[How to complete this task]: Reproduce the data below word for word, line by line, with nothing added or left out.

══════════════════════════════

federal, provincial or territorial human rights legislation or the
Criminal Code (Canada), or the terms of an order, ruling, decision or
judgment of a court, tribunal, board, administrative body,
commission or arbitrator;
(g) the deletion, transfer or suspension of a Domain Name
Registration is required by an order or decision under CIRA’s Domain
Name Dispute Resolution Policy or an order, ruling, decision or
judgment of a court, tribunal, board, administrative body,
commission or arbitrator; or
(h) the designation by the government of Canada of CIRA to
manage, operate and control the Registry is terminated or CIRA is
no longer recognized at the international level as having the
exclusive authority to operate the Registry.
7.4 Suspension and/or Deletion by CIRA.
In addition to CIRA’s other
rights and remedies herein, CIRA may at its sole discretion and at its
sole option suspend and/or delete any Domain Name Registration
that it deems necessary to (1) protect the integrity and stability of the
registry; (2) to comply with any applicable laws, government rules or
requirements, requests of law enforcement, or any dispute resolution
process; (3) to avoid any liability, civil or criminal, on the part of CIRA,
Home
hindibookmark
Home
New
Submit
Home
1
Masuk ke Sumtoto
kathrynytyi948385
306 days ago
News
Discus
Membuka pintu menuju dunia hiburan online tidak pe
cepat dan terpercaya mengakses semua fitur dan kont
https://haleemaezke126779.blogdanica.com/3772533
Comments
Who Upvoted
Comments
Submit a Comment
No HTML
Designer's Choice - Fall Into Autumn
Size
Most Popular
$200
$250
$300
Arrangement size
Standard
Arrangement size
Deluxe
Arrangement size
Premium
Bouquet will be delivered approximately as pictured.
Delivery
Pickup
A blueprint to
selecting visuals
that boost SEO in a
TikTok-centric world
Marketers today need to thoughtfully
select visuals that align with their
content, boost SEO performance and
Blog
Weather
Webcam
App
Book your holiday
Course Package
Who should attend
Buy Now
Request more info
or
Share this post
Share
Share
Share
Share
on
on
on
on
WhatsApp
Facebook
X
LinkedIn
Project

══════════════════════════════

[Result below]:
federal, provincial or territorial human rights legislation or the
Criminal Code (Canada), or the terms of an order, ruling, decision or
judgment of a court, tribunal, board, administrative body,
commission or arbitrator;
(g) the deletion, transfer or suspension of a Domain Name
Registration is required by an order or decision under CIRA’s Domain
Name Dispute Resolution Policy or an order, ruling, decision or
judgment of a court, tribunal, board, administrative body,
commission or arbitrator; or
(h) the designation by the government of Canada of CIRA to
manage, operate and control the Registry is terminated or CIRA is
no longer recognized at the international level as having the
exclusive authority to operate the Registry.
7.4 Suspension and/or Deletion by CIRA.
In addition to CIRA’s other
rights and remedies herein, CIRA may at its sole discretion and at its
sole option suspend and/or delete any Domain Name Registration
that it deems necessary to (1) protect the integrity and stability of the
registry; (2) to comply with any applicable laws, government rules or
requirements, requests of law enforcement, or any dispute resolution
process; (3) to avoid any liability, civil or criminal, on the part of CIRA,
Home
hindibookmark
Home
New
Submit
Home
1
Masuk ke Sumtoto
kathrynytyi948385
306 days ago
News
Discus
Membuka pintu menuju dunia hiburan online tidak pe
cepat dan terpercaya mengakses semua fitur dan kont
https://haleemaezke126779.blogdanica.com/3772533
Comments
Who Upvoted
Comments
Submit a Comment
No HTML
Designer's Choice - Fall Into Autumn
Size
Most Popular
$200
$250
$300
Arrangement size
Standard
Arrangement size
Deluxe
Arrangement size
Premium
Bouquet will be delivered approximately as pictured.
Delivery
Pickup
A blueprint to
selecting visuals
that boost SEO in a
TikTok-centric world
Marketers today need to thoughtfully
select visuals that align with their
content, boost SEO performance and
Blog
Weather
Webcam
App
Book your holiday
Course Package
Who should attend
Buy Now
Request more info
or
Share this post
Share
Share
Share
Share
on
on
on
on
WhatsApp
Facebook
X
LinkedIn
Project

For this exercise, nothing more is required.